## Exercise aim
From the records below, copy every line that contains the word "cancer".

## Given records

________________________

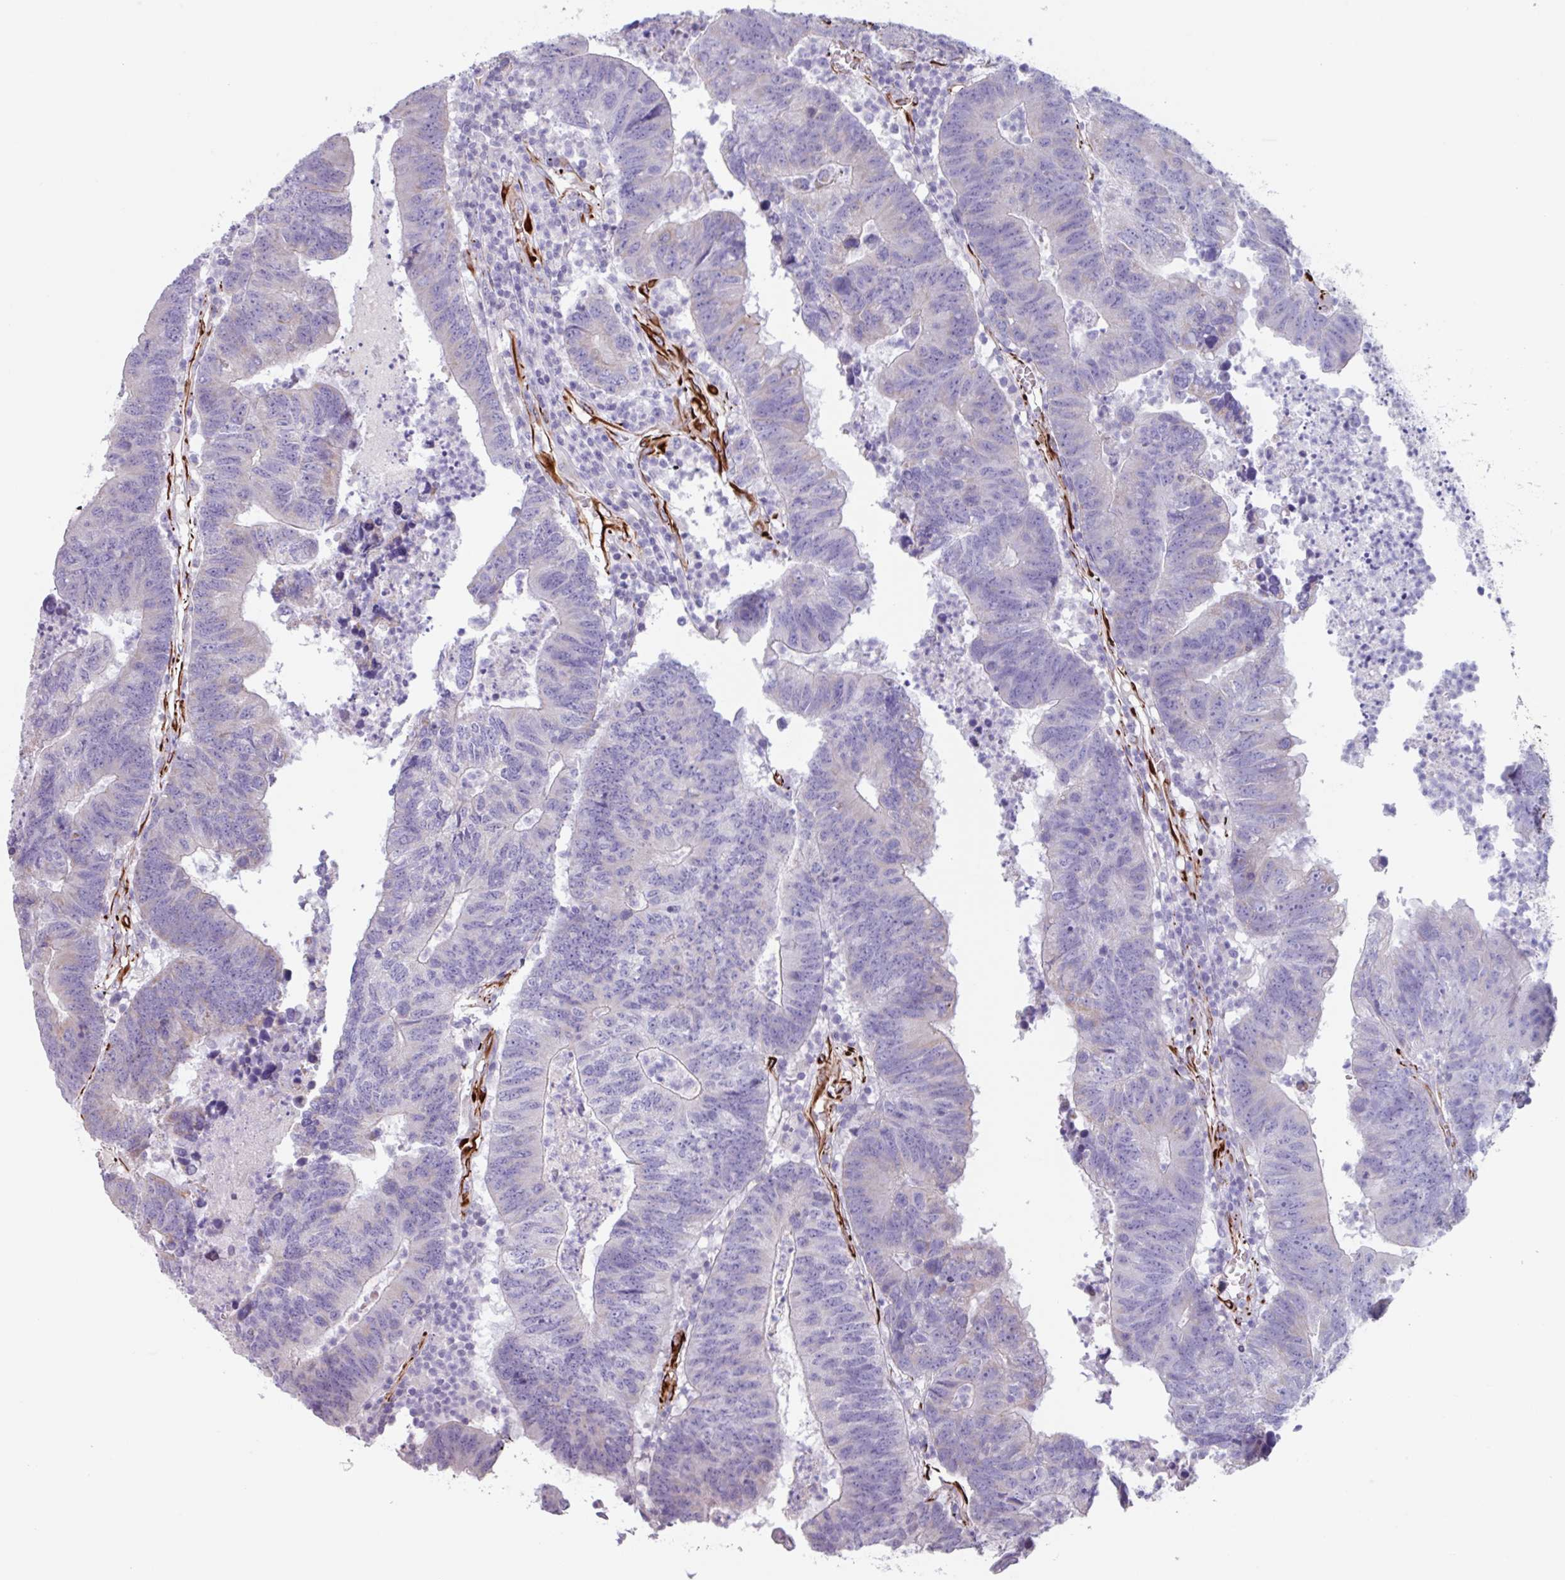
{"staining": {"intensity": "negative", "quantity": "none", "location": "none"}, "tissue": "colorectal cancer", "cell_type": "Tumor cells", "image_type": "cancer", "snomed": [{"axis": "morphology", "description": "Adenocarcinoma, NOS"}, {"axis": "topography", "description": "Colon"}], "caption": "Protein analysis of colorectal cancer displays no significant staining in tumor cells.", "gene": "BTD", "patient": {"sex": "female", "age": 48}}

________________________

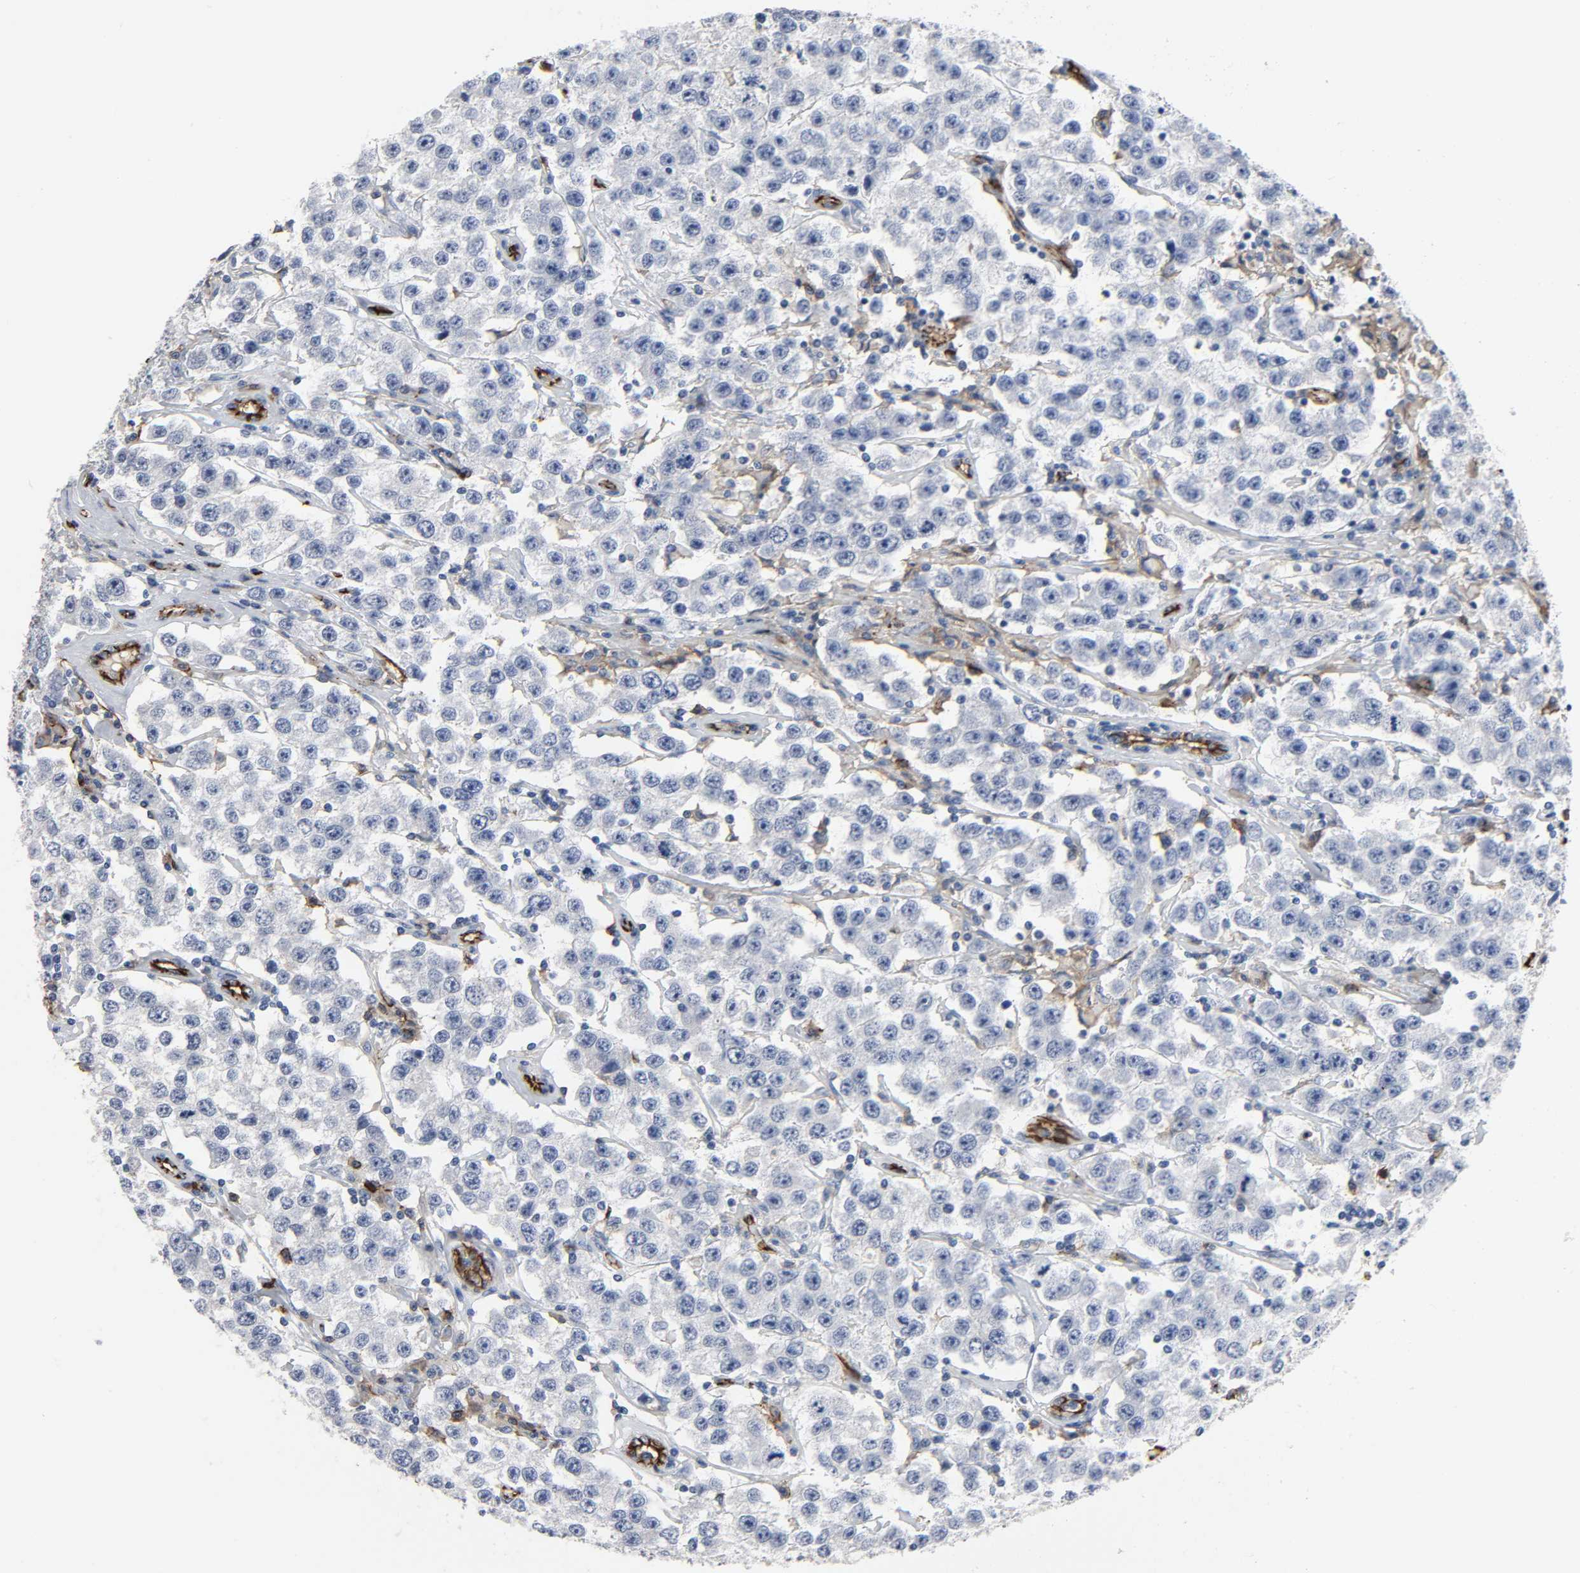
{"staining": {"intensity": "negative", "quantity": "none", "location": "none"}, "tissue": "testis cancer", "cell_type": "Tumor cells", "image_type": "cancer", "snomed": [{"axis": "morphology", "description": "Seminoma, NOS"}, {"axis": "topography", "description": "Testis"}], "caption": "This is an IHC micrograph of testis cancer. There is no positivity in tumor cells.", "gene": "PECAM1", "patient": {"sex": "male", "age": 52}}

________________________

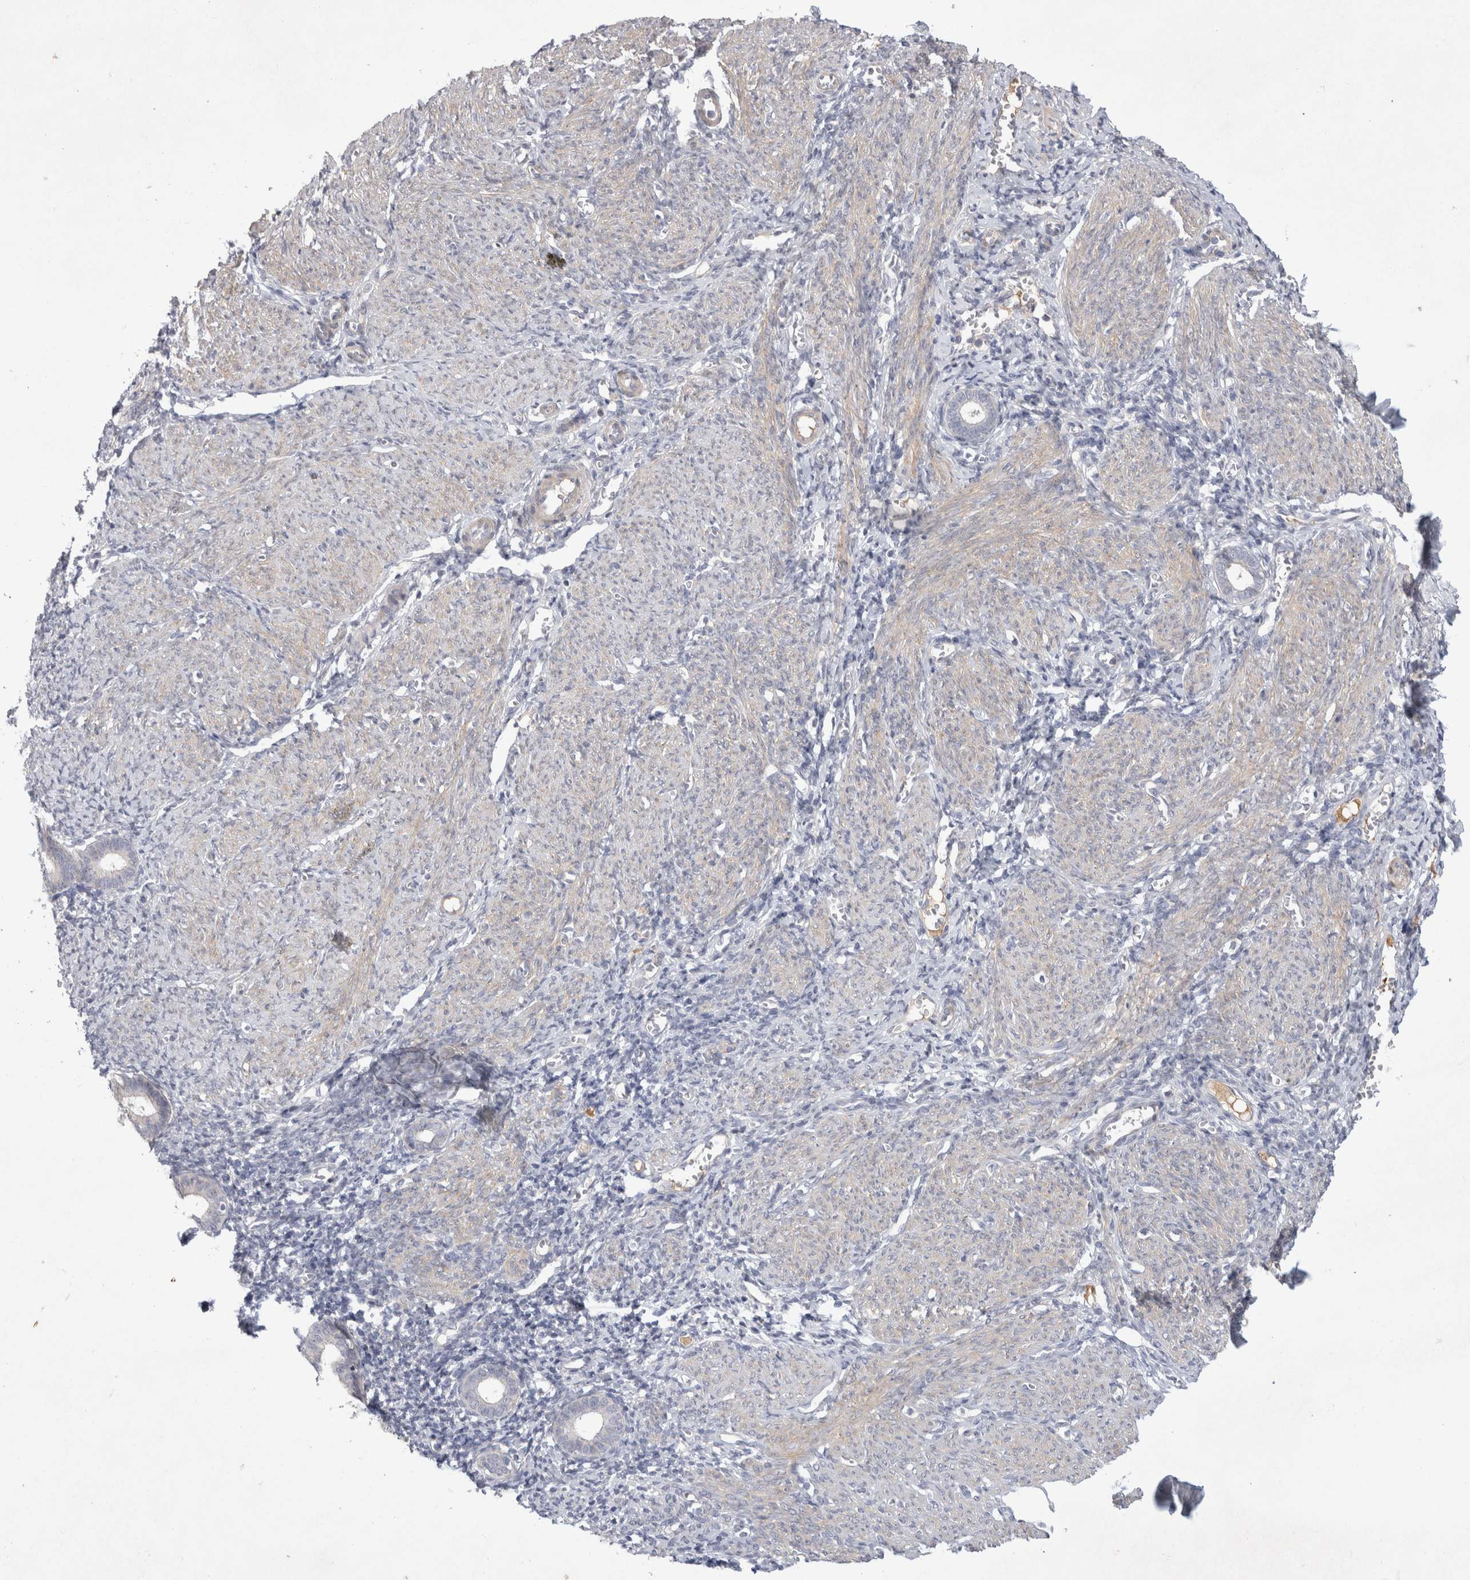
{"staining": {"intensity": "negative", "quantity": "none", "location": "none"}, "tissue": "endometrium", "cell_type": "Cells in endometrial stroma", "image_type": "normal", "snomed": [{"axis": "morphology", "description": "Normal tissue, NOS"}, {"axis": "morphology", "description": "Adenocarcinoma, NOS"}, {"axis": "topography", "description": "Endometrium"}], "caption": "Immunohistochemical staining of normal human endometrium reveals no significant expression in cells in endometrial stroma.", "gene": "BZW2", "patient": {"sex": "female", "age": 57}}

________________________

## Solution to this task
{"staining": {"intensity": "negative", "quantity": "none", "location": "none"}, "tissue": "colorectal cancer", "cell_type": "Tumor cells", "image_type": "cancer", "snomed": [{"axis": "morphology", "description": "Adenocarcinoma, NOS"}, {"axis": "topography", "description": "Colon"}], "caption": "Protein analysis of colorectal cancer displays no significant staining in tumor cells.", "gene": "BTD", "patient": {"sex": "female", "age": 48}}
{"staining": {"intensity": "negative", "quantity": "none", "location": "none"}, "tissue": "testis cancer", "cell_type": "Tumor cells", "image_type": "cancer", "snomed": [{"axis": "morphology", "description": "Seminoma, NOS"}, {"axis": "topography", "description": "Testis"}], "caption": "This is an IHC micrograph of testis cancer. There is no positivity in tumor cells.", "gene": "PECAM1", "patient": {"sex": "male", "age": 52}}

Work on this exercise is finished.